Holiday Survival Guide for Shelter Workers

RAFT Team, November 11, 2019

As you head into November, you might feel the need to brace yourself against the urgency and busyness that comes with the holidays and closing out another year.

This can be especially if you’re a domestic violence advocate. The overwhelm and constant doing doesn’t allow much time for enjoying the holidays, nor taking care of yourself. It’s easy to get caught up in the fast-moving river of holiday doing. You get bounced around from task to task until you’re washed up on the shores of mid-January, exhausted and ready for a vacation.

During the holidays, many face additional financial stress, strong emotions, and the deep desire to avoid upsetting any family traditions. As a result, it’s common to cram your schedule too full. Burdens can feel heavier this time of year. You may find yourself carrying your family burdens to work and your work burdens home.

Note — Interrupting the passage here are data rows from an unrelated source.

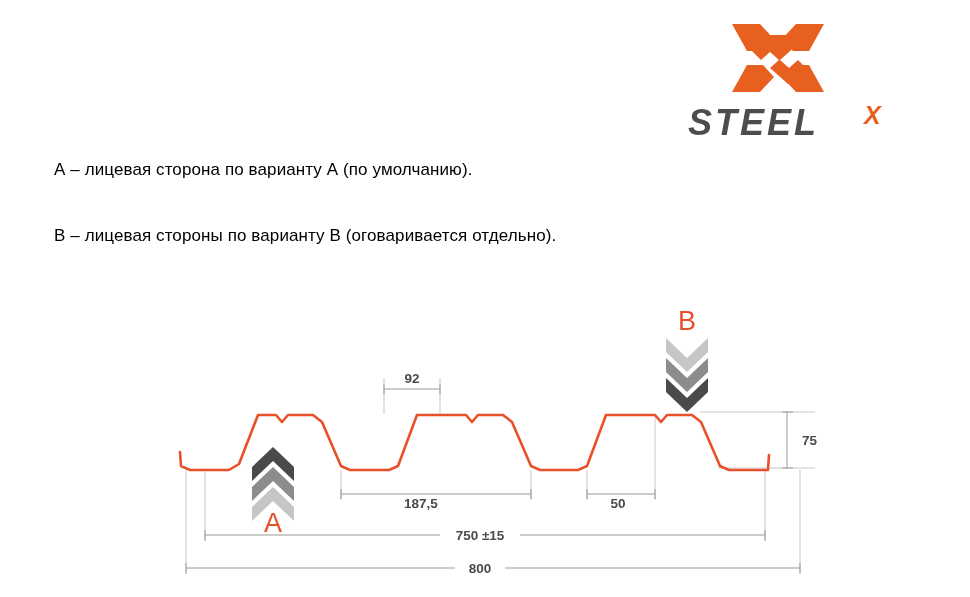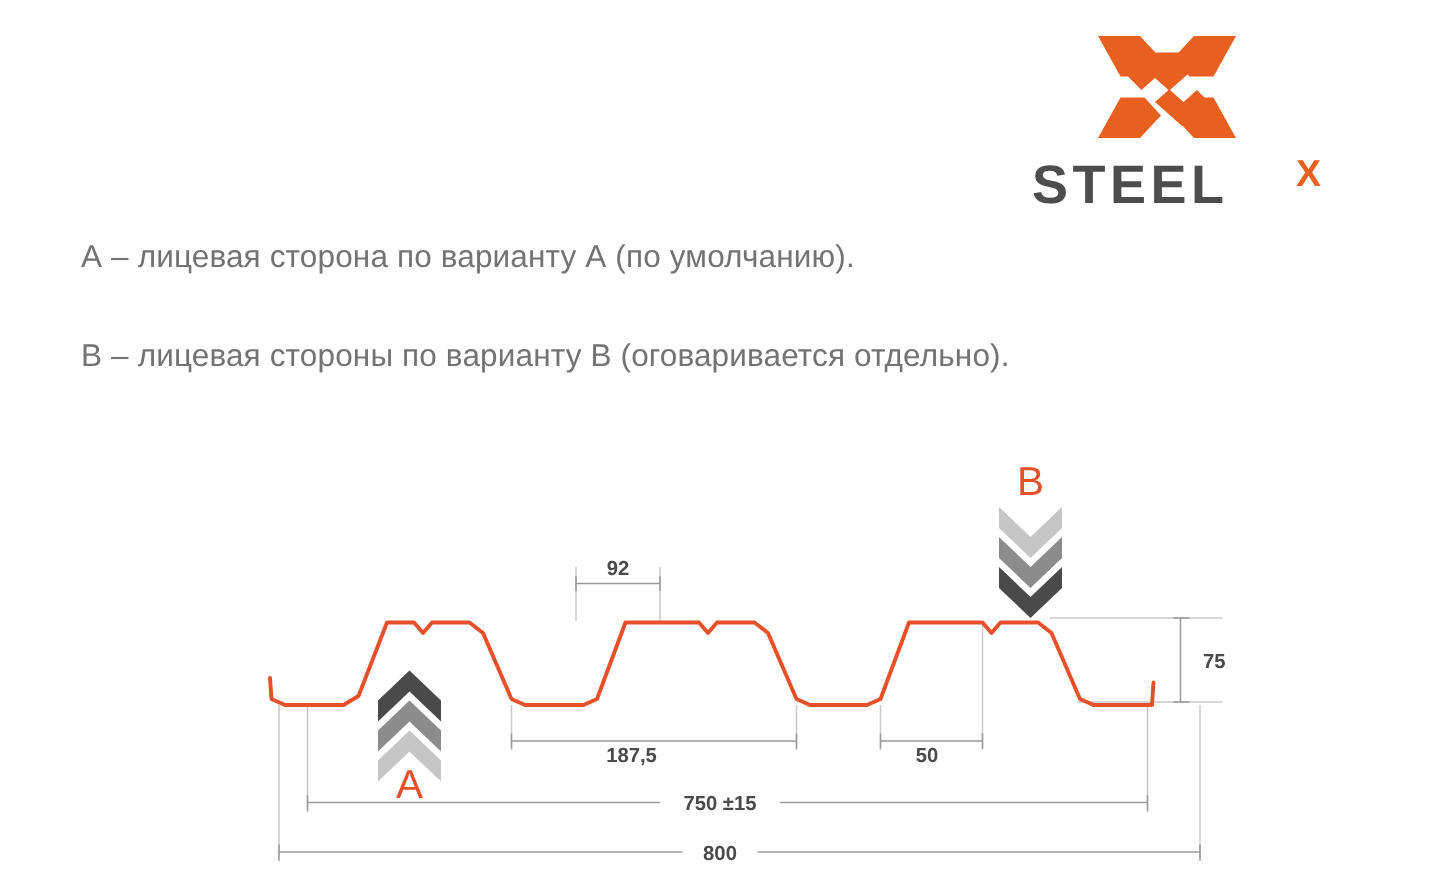--- a/index.html
+++ b/index.html
@@ -15,42 +15,43 @@
     font-family: "Liberation Sans", sans-serif;
   }
 
   
   #logo-block {
     position: absolute;
     left: 688px;
     top: 18px;
     width: 230px;
     height: 125px;
+    font-style: italic;
   }
   #logo-mark {
     position: absolute;
     left: 42px;
     top: 0px;
     width: 96px;
     height: 80px;
   }
   #logo-wordmark {
     position: absolute;
     left: 0px;
     top: 84px;
     width: 230px;
     height: 42px;
   }
 
   
   .note-line {
     position: absolute;
     left: 54px;
-    color: #737373;
-    font-size: 21px;
+    color: #000000;
+    font-size: 17px;
     font-family: "Liberation Sans", sans-serif;
     white-space: nowrap;
     letter-spacing: 0.1px;
   }
   #note-a { top: 160px; }
   #note-b { top: 226px; }
 
   
   #drawing {
     position: absolute;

Shelters are often understaffed and financially under-served during this time as well.

Fortunately, there much we can do to bolster ourselves, our families, and the shelters in which we work.

Holiday Survival Tips for YOU

We’ve been running a “fill your cup first” campaign on RAFT social media. We know that when you take care of your needs first, you’re more capable of serving those around you — with joy! Consider the following tips to keep yourself balanced this holiday season:

  • Remove as much as possible from your schedule because multitasking is depleting. They don’t have to be big things, but anything you can take off your obligation list (or assign to someone else!) will help.
  • Practice being more present and focused. Here’s an example: Can you pick up something for the potluck instead of making it? Or can you make something for the potluck so you can slow down and be present and connected with a loved one?
  • Start a gratitude journal. Use it each night for the month of December to capture your delight and enjoyment of the holiday season.

Holiday Survival Tips for Your Family

Most women absorb to-dos because they don’t want to burden anyone else. And yes, we know everyone is busy this time of the year, but being busy together can be a simple way to share the responsibility and joy.

  • If you have children, let them help. Even young ones can do simple chores like sweeping, vacuuming, loading the dishwasher — even laundry!
  • Give Mom or Dad 10 minutes of alone time to recharge and refocus after work
  • Involve everyone in the holiday planning so all help decide family priorities. Once you decide, set firm boundaries so you can enjoy the holidays rather than running here and there to things no one really enjoys. Not everything always fits on the calendar.

Holiday Tips for Shelter Volunteers

The holiday season puts many people into the spirit of giving. Most shelters appreciate it when people ask for the best ways to assist. As a shelter worker, consider putting together a list of ideas for volunteers when they call. Leave it near the main phone so anyone who answers the phone can quickly and confidently provide a list of your particular needs.

Consider the following options:

  • Gift cards
  • Clothing (everyday, children’s, work attire, etc.)
  • Hygiene items (soap, shampoo, conditioner, razors, deodorant, toothbrushes / toothpaste, tampons, pads, wipes, etc.)
  • Host a fundraiser for collective giving
  • Bake holiday treats (Shelter employees appreciate this, too!)
  • Holiday gifts for survivors and children
  • Work a hotline (training is usually required)
  • Write emails or a newsletter for the shelter
  • Clean (facility, donated items, laundry, etc.)
  • Organize (facility, donated items, etc.)
  • Partner to decorate to make the shelter feel homey and safe
  • Cook meals
  • Donate food
  • Help with childcare

This time of year doesn't have to be difficult. Create your own holiday survival guide, practice gratitude, and enjoy the moments and memories you create.